Foreign Affairs: Senior Harper McKee pursues his dream to study abroad as an exchange student in Denmark this semester

Touching down after a ten hour flight, senior Harper McKee couldn’t help but be excited despite the jetlag.

After months of reviewing five different programs and filling out countless forms, McKee was finally accepted to the Council of International Educational Exchange semester abroad program in Copenhagen, Denmark.

“I was inspired when I became really good friends with [senior] Isaline [Chapuzet], who was a French exchange student last year,” McKee said. “[East alum] Poppy Billingsley, who used the same program when she traveled to Ireland last year, helped a lot with the specifics of a semester abroad.”

Connor Vogel | The Harbinger Online

McKee traveled to Copenhagen in early August along with six other exchange students from CIEE, all preparing to exchange at schools located throughout Denmark, spending the first few days of their trip in the program’s office building.

“We stayed in the CIEE main building for three days, getting used to the culture and getting rid of the jetlag,” McKee said. “Just reviewing the company’s policy and the procedure for all the other students before we met our host families.”

McKee’s host family, the Rasmussens, went to pick him up on the first official day of the program.
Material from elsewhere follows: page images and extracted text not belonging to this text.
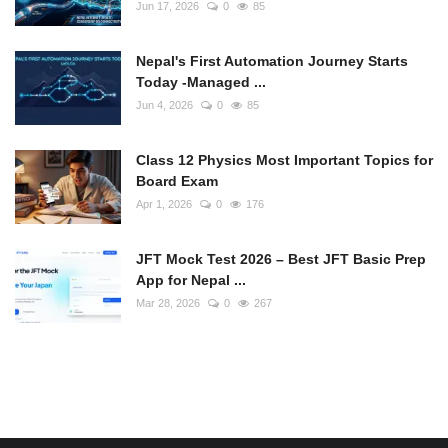
Jun 17, 2026
0
85
Nepal's First Automation Journey Starts
Today -Managed ...
Jun 4, 2026
0
85
Class 12 Physics Most Important Topics for
Board Exam
Apr 1, 2026
0
176
JFT Mock Test 2026 – Best JFT Basic Prep
App for Nepal ...
Mar 28, 2026
0
267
McKee was grateful for their help while he adjusted to life in Denmark before school started.

“They’re super nice, I love them a lot,” McKee said. “They’ve taken me around and tried to introduce me to all the Danish customs. They have a daughter, Victoria, who is 15, but she is doing a semester abroad in [Oregon] right now, so I kinda flipped places with her.”

When McKee finally introduced himself to his classmates, he was surprised with how little they knew about each other’s cultures.
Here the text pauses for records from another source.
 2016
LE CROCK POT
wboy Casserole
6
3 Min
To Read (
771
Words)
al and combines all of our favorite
“It’s funny because people ask me where I’m from, and I’m like, ‘I’m from the United States.’ And they’re like, ‘What state?’” Mckee said. “I expected they’ve heard of like California or New York or Florida, but when they hear Kansas — they’re like: ‘Is that one of the southern ones?’”

Connor Vogel | The Harbinger Online

Though he had help, he realized it wasn’t all that easy to have a normal experience at school, especially considering he doesn’t even speak Danish, the national language.
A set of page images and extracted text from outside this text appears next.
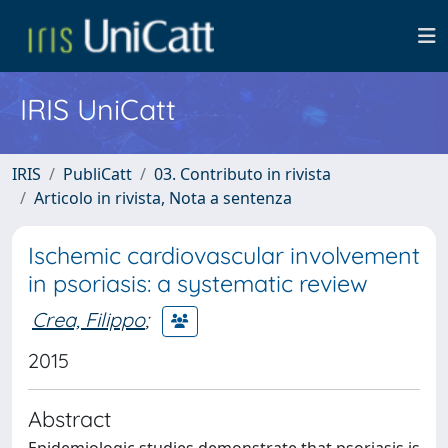
IRIS UniCatt
IRIS
PubliCatt
03. Contributo in rivista
Articolo in rivista, Nota a sentenza
Ischemic cardiovascular involvement
in psoriasis: a systematic review
Crea, Filippo
;
2015
Abstract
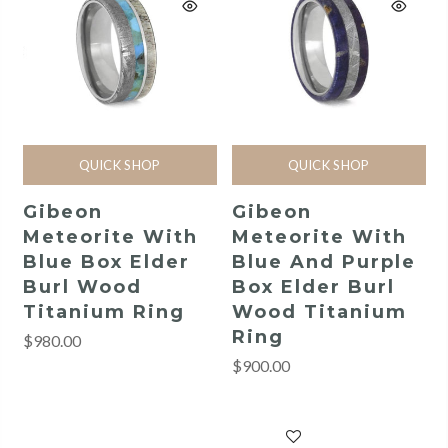
QUICK SHOP
QUICK SHOP
Gibeon
Gibeon
Meteorite With
Meteorite With
Blue Box Elder
Blue And Purple
Burl Wood
Box Elder Burl
Titanium Ring
Wood Titanium
Ring
$980.00
$900.00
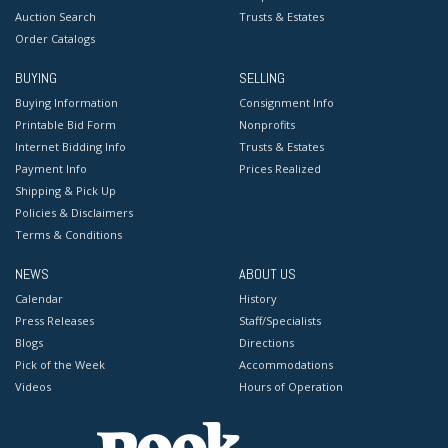
Auction Search
Trusts & Estates
Order Catalogs
BUYING
SELLING
Buying Information
Consignment Info
Printable Bid Form
Nonprofits
Internet Bidding Info
Trusts & Estates
Payment Info
Prices Realized
Shipping & Pick Up
Policies & Disclaimers
Terms & Conditions
NEWS
ABOUT US
Calendar
History
Press Releases
Staff/Specialists
Blogs
Directions
Pick of the Week
Accommodations
Videos
Hours of Operation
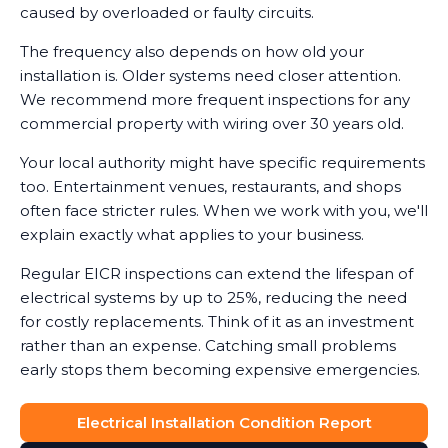
caused by overloaded or faulty circuits.
The frequency also depends on how old your
installation is. Older systems need closer attention.
We recommend more frequent inspections for any
commercial property with wiring over 30 years old.
Your local authority might have specific requirements
too. Entertainment venues, restaurants, and shops
often face stricter rules. When we work with you, we'll
explain exactly what applies to your business.
Regular EICR inspections can extend the lifespan of
electrical systems by up to 25%, reducing the need
for costly replacements. Think of it as an investment
rather than an expense. Catching small problems
early stops them becoming expensive emergencies.
Electrical Installation Condition Report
“I’m not even close to fluent, and I’m still struggling to not talk mainly in English,” McKee said. “In most lectures at school, I have to hear the native speakers, so I basically don’t understand a word of it.”

Mitigating most of these problems with Google Translate and talking to his teachers after class has helped him in school. However, the language barrier also impacted McKee’s social life with his new friends.

“When I’m having conversations with my group of friends. I mean, if it’s not directly to me, I miss a lot of [the Danish],” McKee said. “I’m getting better while I pick things up and they’re teaching me a little, but not to a point where I can have full conversations.”

McKee views this as a welcome challenge, taking the initiative to start conversations with the other students who can speak English.

“I mean you have to start conversations because you’re with the same people over and over,” McKee said. “So by the second week, I locked in and I was like, ‘Okay, I’m gonna start seven conversations today and they don’t have to be good. I just want to like, actually talk to people.’”

This has helped McKee break into the close-knit social circle that his class had developed over the last year, which has helped him adjust while he’s away from home, according to his mother Sarah McKee.

“I think it really was tricky for him, to kind of break into some of those friend groups just because they have been together since before he arrived,” Sarah said. “As you can imagine, that would be tricky for anyone coming into a new high school.”

This high school experience does have benefits, according to McKee’s friend junior Espie Lemon, who he’s constantly been texting with ever since he left.

“It’s good for him to look back on this and say, ‘I was able to do that’ and have this new perspective,” Lemon said. “This is a culture shock that’s good to experience when you’re still in high school, because high school students are still more like kids, making it easier to build relationships with them than when you’re an adult.”

Now with only four weeks left in the program, McKee looks forward to getting Starbucks again with friends but is still grateful for his at times strange experience in Denmark.

“I feel like it’s been so fun to just experience and learn about [Denmark],” McKee said. “I mean, even something strange, like how much I miss small talk. You can say it’s a social taboo, you just don’t start conversations with strangers unless you need something.”